ACTIONS TO TAKE>
(1) Answer these about the Firefox thread, one line each:
(a) Which firewall does bigstev say was checked?
(b) Which browser could bigstev still use to search the net?
(c) In the menu path Athan gives, which tab comes after Advanced?
(2) Reproduce the Firefox thread word for word, starting at "What is the" and ending at "to get out.".

-------- EXCERPT TO READ

# Solved: Mozilla firefox Not Working



## bigstev (Sep 18, 2007)

hey everyone

My mozilla firefox isn't working anymore. When i open it up instead of going to google it displays a blank page or this http://i164.photobucket.com/albums/u31/stevanator54/mozzila.jpg

I have checked my firewall(zonealarm) and it is still letting it through. Can someone please help me

Thanks in advance Bigstev


----------



## Athan (Jun 13, 2007)

can you open google through any other browser ? Like IE or opera ??

~a


----------



## bigstev (Sep 18, 2007)

i can use IE to search the net but mozilla wont open any sites


----------



## Athan (Jun 13, 2007)

In Mozilla Firefox please navigate to :
Tools > Options > Advanced > Network tab

Under the connection option click on settings !!
What is the " Configure Proxies to access the internet" set to ?

~a


----------



## hewee (Oct 26, 2001)

Do you have a firewall and have you given firefox rights to get out.


----------



## bigstev (Sep 18, 2007)

thanks for all your help but i have fixed the problem myself


----------



## hewee (Oct 26, 2001)

Good to hear it is fixed. What did you do to fix it?

You can click on the thread tools link above and mark the thread solved too.


----------



## loosecontrol (Oct 16, 2007)

Hi bigstev

Brother i am facing the same problem.My firefox isn't opening any page.Please post the solution


----------



## UltimateToronto (Oct 19, 2007)

----------------
-------- ENTRIES PROVIDED

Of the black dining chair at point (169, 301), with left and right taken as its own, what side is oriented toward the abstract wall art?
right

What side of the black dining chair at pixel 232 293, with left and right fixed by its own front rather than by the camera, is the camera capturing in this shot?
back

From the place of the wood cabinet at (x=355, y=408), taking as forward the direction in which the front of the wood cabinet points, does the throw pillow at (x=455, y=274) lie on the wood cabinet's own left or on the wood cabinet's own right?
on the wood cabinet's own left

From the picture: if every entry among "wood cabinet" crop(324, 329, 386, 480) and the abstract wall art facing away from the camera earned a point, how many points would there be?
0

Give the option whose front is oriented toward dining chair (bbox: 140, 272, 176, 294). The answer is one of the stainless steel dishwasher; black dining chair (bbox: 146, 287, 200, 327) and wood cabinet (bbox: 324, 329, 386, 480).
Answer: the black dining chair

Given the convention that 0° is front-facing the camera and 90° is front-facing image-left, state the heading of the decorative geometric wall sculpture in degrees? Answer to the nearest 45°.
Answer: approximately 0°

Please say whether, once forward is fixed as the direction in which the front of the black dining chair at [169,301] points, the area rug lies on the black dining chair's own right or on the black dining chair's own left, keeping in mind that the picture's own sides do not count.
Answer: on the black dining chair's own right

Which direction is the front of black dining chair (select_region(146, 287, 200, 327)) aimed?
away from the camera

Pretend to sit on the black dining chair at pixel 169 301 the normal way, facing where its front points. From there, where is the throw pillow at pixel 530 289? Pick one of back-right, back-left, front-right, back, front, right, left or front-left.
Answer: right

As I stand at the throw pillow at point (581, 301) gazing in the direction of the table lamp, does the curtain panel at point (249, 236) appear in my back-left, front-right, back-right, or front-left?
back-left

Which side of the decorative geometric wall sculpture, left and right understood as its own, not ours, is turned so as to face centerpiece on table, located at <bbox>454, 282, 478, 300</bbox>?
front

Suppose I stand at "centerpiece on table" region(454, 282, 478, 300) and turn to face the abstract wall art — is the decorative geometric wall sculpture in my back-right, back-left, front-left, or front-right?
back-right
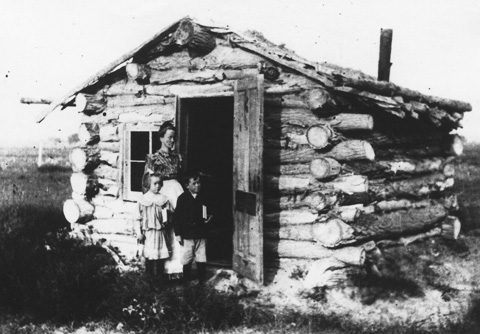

----------------

EXPECTED RESPONSES>
(1)
(a) ZoneAlarm
(b) IE
(c) Network

(2)
What is the " Configure Proxies to access the internet" set to ?

~a


----------



## hewee (Oct 26, 2001)

Do you have a firewall and have you given firefox rights to get out.